Kate and Gerry McCann

Ten years on from the disappearance of three-year-old Madeleine McCann, there are still more than 100 tweets an hour relating to the most famous missing child case in the world.

Just over a year ago, trolls forced the parents of Madeleine McCann off social media with the official ‘Find Madeleine McCann’ Twitter account shut down due to what campaigners called “toxic abuse”.

Over the past decade, the McCanns have found themselves caught in a perfect storm of trolling as their daughter’s disappearance coincided with the explosion of the social media site, which had been founded just a year before Maddie’s disappearance on May 3, 2007.

It gave voice to a toxic stream of mainly anonymous, hate-filled and continuous tweets.

While the media spotlight on the case has waned, a new study has found that a tight-knit group of Twitter trolls, convinced of the McCanns’ guilt in their little girl’s disappearance, still spend large chunks of their daily life discussing the case and demonising the family.

The Irish author of the study, Dr John Synnott, a senior lecturer in investigative psychology at the University of Huddersfield in Britain, was surprised by the sheer volume of tweets on the McCanns when he started to investigate the phenomenon.

“The volume is the most overwhelming thing, of how people actually engage in a case that is essentially 10 years old, and the passion and how vicious it can be at times,” he says.

“There is all sorts of language, hate speech, abuse of other people online, bullying, harassment.

“The disappearance with Madeleine coincided with the development of Twitter and the birth of social media. It gave a voice to people who wouldn’t previously have had a voice before.”

The paper, which is co-authored by Maria Ioannou, delves into how trolling forms part of a daily routine, with people devoting large chunks of their time to the largely anonymous activity, mainly outside of work hours.

“They wake up and have breakfast and engage in these discussions online every single day. It’s part of who they are,” he says.

The study identified how there are two specific groups of anti-McCanns and pro-McCanns and the hundreds of trollers using the McCann hashtag every day strongly identify with one of the groups.

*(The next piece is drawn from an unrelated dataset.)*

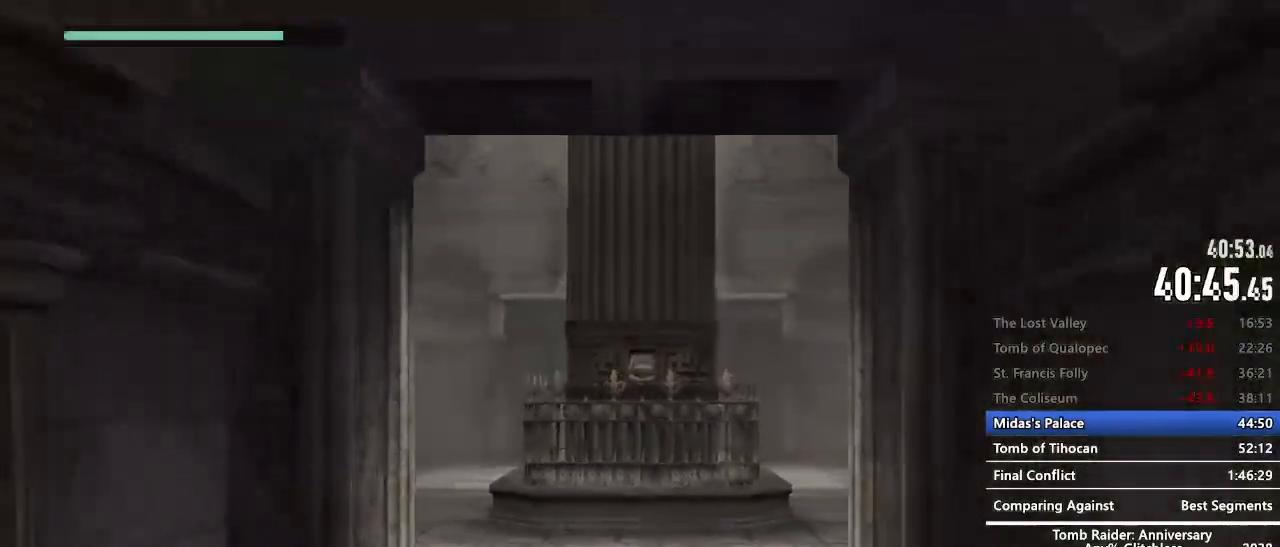
{"keys": [], "mouse": [], "events": []}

Many of the anti-McCann trolls use images of Kate and Gerry McCann as their profile images, typically favouring images of Kate McCann jogging or the couple smiling after Madeleine’s abduction, to bolster their belief that they were in some way culpable. 

The study found this group frequently distributed memes and offensive images in an apparent attempt to elicit a response from pro-McCann users. 

These memes typically depict Kate or Gerry with large sums of money and captions such as ‘it’s not about the money but please keep donating’ to taunt the parents, with comments suggesting they are profiting from their child’s disappearance.

The study found the trolls presented themselves as paragons of good parenting, with Kate McCann and pro-McCann users branded as bad parents.

Kate McCann, in particular, was the subject of repeated insinuations that she had failed to exhibit the level of emotion expected from that of a mother concerned for the well-being of her missing child.

Although most trolls go under a pseudonym, the study found that some of the comments implied a strong female presence within the anti-McCann group. 

“What we found were the majority of people engaged in the commentary were women,” says Dr Synott.

The trolls also considered themselves as seekers of justice who are convinced of the McCanns’ guilt.

Dr Synnott says it is one of the first papers to shed light on trolling behaviour.

“The paper hopes to generate debate around the role of anonymity online and whether it is important for people to be anonymous or whether they should be held accountable for the information they state,” he says.

“You wouldn’t walk up in the street to somebody and shout abuse in their face because there are repercussions.

“Whereas online, while there are laws against this sort of thing, you can say really what you want and there is very little repercussions.”